Personal information
- Full name: Francisco José Güerri Ballarín
- Date of birth: 13 April 1959
- Place of birth: Benasque, Spain
- Height: 1.75 m (5 ft 9 in)
- Position: Midfielder

Youth career
- Barbastro
- Robres
- Zaragoza
- Jacetano

Senior career*
- Years: Team / Apps / (Gls)
- 1978: Deportivo Aragón
- 1978–1988: Zaragoza / 272 / (10)
- 1988–1991: Las Palmas / 57 / (1)
- Total:  / 329 / (11)

International career
- 1979: Spain U21 / 2 / (1)
- 1980–1983: Spain U23 / 2 / (0)
- 1983–1984: Spain / 3 / (0)

= Francisco Güerri =

Spanish footballer (born 1959)

Francisco José Güerri Ballarín (born 13 April 1959) is a Spanish former professional footballer who played as a midfielder.

==Club career==
Born in Benasque, Province of Huesca, Güerri only played for two clubs in his 14-year senior career, starting out at Real Zaragoza in his native Aragon. He made his La Liga debut on 11 February 1979 as a late substitute in a 1–3 home loss against Sporting de Gijón, and scored his first goal on 30 September that year to help the hosts to defeat Real Betis 5–1.

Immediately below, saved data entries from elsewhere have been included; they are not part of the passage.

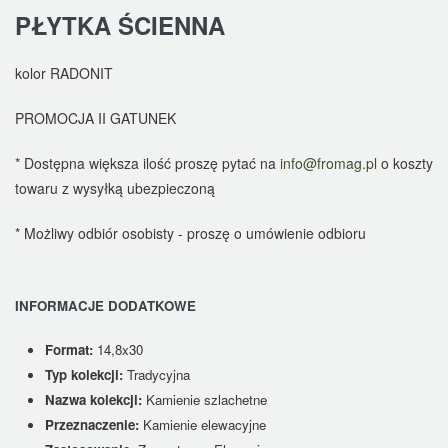
PŁYTKA ŚCIENNA
kolor RADONIT
PROMOCJA II GATUNEK
* Dostępna większa ilość proszę pytać na
info@fromag.pl
o koszty
towaru z wysyłką ubezpieczoną
* Możliwy odbiór osobisty - proszę o umówienie odbioru
INFORMACJE DODATKOWE
Format:
14,8x30
Typ kolekcji:
Tradycyjna
Nazwa kolekcji:
Kamienie szlachetne
Przeznaczenie:
Kamienie elewacyjne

Güerri appeared in 345 competitive games during his spell at the La Romareda. He contributed 12 matches as his team won the 1985–86 edition of the Copa del Rey, including the 1–0 win over FC Barcelona in the final.

Güerri retired in summer 1991 at age 32, after three Segunda División seasons with UD Las Palmas; he had left Zaragoza after clashing with both the board of directors and new manager Radomir Antić.

==International career==
Güerri was part of Spain's squad in the 1980 Summer Olympics. He appeared in the 1–1 group-stage draw with East Germany, in an eventual exit at the end of that phase.

On 5 October 1983, Güerri won his first cap for the full side, starting the 1–1 friendly draw against France in Paris. He appeared in a further two internationals.